*** PASSAGE
Honorable Joe Straus, Speaker of the House, House of Representatives
Ursula Parks, Director, Legislative Budget Board
HB3976 by Ashby (Relating to the administration of and benefits payable under the Texas Public School Retired Employees Group Benefits Act.), As Passed 2nd House
Estimated Two-year Net Impact to General Revenue Related Funds for HB3976, As Passed 2nd House: a negative impact of ($162,112,477) through the biennium ending August 31, 2019.
The bill would make no appropriation but could provide the legal basis for an appropriation of funds to implement the provisions of the bill.
Probable Net Positive/(Negative) Impact to General Revenue Related Funds
Probable Savings/(Cost) from General Revenue Fund 1
The bill would amend the Insurance Code relating to the administration of and benefits payable under the Texas Public School Retired Employees Group Benefits Act (TRS-Care). The bill would eliminate the requirement for TRS to provide a premium-free health plan to retirees and instead require eligible retirees, surviving spouses, and dependents participating in the plan to pay a monthly contribution (premium) to TRS-Care as determined by the TRS board of trustees. The bill would provide that TRS shall establish and collect payments for the share of total costs allocated to retirees, surviving spouses, and surviving dependent children.
******
WHAT YOU WILL DO:
1. Quote the fiscal note starting at "Honorable Joe Straus, Speaker" and ending at "of the bill.".
2. For each statement, answer yes or no according to the fiscal note, and quote the words that decide it: (a) the bill would itself appropriate funds; (b) the bill would end the requirement that TRS provide retirees a premium-free health plan; (c) the monthly contribution would be set by the Legislative Budget Board.
The rows that follow have no connection to the fiscal note.
*** GIVEN DATA
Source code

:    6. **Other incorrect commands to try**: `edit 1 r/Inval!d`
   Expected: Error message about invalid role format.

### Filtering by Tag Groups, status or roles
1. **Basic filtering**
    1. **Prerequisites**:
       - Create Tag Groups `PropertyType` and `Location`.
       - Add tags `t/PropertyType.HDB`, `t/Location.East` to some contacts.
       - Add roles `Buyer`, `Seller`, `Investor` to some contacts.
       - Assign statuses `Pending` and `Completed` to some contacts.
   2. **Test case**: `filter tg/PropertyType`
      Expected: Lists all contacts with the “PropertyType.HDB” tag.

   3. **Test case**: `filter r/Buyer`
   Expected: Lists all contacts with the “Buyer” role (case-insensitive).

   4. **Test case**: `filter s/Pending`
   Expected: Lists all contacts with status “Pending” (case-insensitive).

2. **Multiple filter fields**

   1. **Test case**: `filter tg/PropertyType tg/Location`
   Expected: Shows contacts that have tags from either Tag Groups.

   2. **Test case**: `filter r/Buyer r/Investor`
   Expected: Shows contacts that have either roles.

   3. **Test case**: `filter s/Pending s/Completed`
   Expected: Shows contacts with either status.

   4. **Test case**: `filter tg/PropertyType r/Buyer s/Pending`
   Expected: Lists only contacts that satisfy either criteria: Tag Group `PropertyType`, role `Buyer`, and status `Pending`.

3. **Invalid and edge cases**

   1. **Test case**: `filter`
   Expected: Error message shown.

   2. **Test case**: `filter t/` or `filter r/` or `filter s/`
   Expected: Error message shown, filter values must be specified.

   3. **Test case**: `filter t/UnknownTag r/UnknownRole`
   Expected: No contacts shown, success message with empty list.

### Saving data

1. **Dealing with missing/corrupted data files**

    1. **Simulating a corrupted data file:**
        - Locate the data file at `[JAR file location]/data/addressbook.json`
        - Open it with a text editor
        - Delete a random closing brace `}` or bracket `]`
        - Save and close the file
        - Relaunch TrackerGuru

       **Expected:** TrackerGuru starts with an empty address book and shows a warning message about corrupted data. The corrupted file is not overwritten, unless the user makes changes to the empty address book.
******
EXPECTED OUTPUTS:
1.
Honorable Joe Straus, Speaker of the House, House of Representatives
Ursula Parks, Director, Legislative Budget Board
HB3976 by Ashby (Relating to the administration of and benefits payable under the Texas Public School Retired Employees Group Benefits Act.), As Passed 2nd House
Estimated Two-year Net Impact to General Revenue Related Funds for HB3976, As Passed 2nd House: a negative impact of ($162,112,477) through the biennium ending August 31, 2019.
The bill would make no appropriation but could provide the legal basis for an appropriation of funds to implement the provisions of the bill.

2.
(a) No: "The bill would make no appropriation"
(b) Yes: "The bill would eliminate the requirement for TRS to provide a premium-free health plan to retirees"
(c) No: "as determined by the TRS board of trustees"